» WHAT YOU WILL DO:
a - How would you say "When loaded, it replaces Xen stub driver." from the Xen patch message in Spanish?
b - Can you turn the paragraph of the Xen patch message that begins "When an acpi memory device hotadd event occurs" into a short list of its steps?

On Wed, Jan 09, 2013 at 07:42:52AM +0000, Liu, Jinsong wrote:
> This patch implements real Xen acpi memory hotplug driver as module.
> When loaded, it replaces Xen stub driver.
> 
> When an acpi memory device hotadd event occurs, it notifies OS and
> invokes notification callback, adding related memory device and parsing
> memory information, finally hypercall to xen hypervisor to add memory.
> 
> Signed-off-by: Liu Jinsong <jinsong....@intel.com>
> ---
>  drivers/xen/Kconfig               |   11 +
>  drivers/xen/Makefile              |    1 +
>  drivers/xen/xen-acpi-memhotplug.c |  487 
> +++++++++++++++++++++++++++++++++++++
>  include/xen/interface/platform.h  |   13 +-
>  4 files changed, 508 insertions(+), 4 deletions(-)

» RECORDS SUPPLIED:
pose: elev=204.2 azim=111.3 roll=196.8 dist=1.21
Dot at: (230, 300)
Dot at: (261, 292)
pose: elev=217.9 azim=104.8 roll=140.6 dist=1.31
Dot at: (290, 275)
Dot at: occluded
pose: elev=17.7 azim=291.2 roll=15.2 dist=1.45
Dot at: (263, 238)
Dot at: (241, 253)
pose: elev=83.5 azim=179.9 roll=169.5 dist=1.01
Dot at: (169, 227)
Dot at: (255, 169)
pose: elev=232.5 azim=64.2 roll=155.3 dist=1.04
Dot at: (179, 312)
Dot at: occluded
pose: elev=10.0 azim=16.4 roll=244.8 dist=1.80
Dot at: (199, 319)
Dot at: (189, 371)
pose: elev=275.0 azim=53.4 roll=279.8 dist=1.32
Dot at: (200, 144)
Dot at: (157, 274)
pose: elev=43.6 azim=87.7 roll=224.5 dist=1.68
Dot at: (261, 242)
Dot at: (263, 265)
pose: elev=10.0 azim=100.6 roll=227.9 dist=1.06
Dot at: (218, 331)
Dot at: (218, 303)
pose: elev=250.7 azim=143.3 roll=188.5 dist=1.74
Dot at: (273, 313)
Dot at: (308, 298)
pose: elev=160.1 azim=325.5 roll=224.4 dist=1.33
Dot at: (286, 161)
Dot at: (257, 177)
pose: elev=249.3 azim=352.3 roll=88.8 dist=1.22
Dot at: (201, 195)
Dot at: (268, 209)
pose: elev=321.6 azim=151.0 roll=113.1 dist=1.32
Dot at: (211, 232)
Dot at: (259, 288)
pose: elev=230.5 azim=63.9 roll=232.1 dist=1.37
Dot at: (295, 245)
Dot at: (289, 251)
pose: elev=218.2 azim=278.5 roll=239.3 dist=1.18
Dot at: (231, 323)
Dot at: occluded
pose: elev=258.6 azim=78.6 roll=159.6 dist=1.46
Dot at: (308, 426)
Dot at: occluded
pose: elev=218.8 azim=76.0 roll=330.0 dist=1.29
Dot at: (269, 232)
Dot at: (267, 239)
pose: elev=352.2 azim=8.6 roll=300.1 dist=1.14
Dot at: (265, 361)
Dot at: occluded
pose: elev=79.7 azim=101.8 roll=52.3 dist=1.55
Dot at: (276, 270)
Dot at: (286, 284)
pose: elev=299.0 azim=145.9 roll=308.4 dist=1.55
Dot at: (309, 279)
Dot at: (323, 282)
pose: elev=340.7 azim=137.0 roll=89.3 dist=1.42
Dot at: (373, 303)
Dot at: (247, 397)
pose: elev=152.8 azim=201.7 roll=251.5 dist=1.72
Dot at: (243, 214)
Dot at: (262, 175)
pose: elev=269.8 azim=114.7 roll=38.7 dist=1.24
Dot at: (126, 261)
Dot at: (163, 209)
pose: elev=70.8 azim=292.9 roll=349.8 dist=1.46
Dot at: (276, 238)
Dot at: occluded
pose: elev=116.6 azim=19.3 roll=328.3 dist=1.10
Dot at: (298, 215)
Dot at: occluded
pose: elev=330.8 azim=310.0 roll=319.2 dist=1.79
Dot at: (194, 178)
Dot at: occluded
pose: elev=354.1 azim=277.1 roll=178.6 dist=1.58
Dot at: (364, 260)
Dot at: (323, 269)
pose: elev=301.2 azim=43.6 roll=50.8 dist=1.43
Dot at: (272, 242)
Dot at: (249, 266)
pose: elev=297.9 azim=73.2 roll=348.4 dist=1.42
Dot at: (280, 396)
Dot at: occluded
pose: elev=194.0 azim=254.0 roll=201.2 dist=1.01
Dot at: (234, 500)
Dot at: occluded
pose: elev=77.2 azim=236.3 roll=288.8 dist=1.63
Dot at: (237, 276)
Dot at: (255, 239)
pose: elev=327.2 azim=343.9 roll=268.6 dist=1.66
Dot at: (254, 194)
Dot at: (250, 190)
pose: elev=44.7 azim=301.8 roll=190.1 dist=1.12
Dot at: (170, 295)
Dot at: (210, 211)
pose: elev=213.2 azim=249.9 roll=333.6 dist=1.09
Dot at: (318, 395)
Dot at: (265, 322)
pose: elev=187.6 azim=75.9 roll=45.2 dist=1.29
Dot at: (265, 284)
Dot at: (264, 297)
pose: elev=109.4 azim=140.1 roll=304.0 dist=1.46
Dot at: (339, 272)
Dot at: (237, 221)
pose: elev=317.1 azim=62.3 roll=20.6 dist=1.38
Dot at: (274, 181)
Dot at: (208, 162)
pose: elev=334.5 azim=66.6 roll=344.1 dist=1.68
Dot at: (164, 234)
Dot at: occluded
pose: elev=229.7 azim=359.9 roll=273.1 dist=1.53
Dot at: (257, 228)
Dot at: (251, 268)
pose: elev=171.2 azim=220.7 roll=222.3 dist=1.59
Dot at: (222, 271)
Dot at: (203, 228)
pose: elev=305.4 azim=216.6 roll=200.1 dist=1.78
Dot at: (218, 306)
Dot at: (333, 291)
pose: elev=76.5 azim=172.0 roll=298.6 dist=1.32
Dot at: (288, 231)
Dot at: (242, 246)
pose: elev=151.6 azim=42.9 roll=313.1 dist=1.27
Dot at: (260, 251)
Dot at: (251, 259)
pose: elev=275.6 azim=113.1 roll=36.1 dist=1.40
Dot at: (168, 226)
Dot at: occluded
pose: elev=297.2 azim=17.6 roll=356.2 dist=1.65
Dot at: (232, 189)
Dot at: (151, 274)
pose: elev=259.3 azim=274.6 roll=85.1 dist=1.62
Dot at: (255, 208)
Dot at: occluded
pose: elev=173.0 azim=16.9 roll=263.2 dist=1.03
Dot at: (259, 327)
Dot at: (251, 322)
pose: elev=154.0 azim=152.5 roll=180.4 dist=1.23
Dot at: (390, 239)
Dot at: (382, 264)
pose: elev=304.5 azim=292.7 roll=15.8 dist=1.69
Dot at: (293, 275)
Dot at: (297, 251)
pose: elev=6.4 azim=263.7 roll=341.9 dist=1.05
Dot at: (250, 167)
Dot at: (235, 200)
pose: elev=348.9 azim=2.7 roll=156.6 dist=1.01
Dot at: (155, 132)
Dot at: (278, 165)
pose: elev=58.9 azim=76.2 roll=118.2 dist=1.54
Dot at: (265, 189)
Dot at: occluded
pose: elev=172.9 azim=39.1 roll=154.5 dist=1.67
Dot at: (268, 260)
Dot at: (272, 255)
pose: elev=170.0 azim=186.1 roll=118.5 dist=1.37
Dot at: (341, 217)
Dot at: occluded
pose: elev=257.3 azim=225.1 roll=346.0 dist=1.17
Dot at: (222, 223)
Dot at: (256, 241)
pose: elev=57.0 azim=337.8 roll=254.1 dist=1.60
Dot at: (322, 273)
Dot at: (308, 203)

» ANSWERS FOR THIS EXERCISE:
a - Una vez cargado, sustituye al controlador stub de Xen.

b -
- An ACPI memory device hot-add event notifies the OS.
- The notification callback is invoked.
- The related memory device is added and its memory information parsed.
- A hypercall to the Xen hypervisor adds the memory.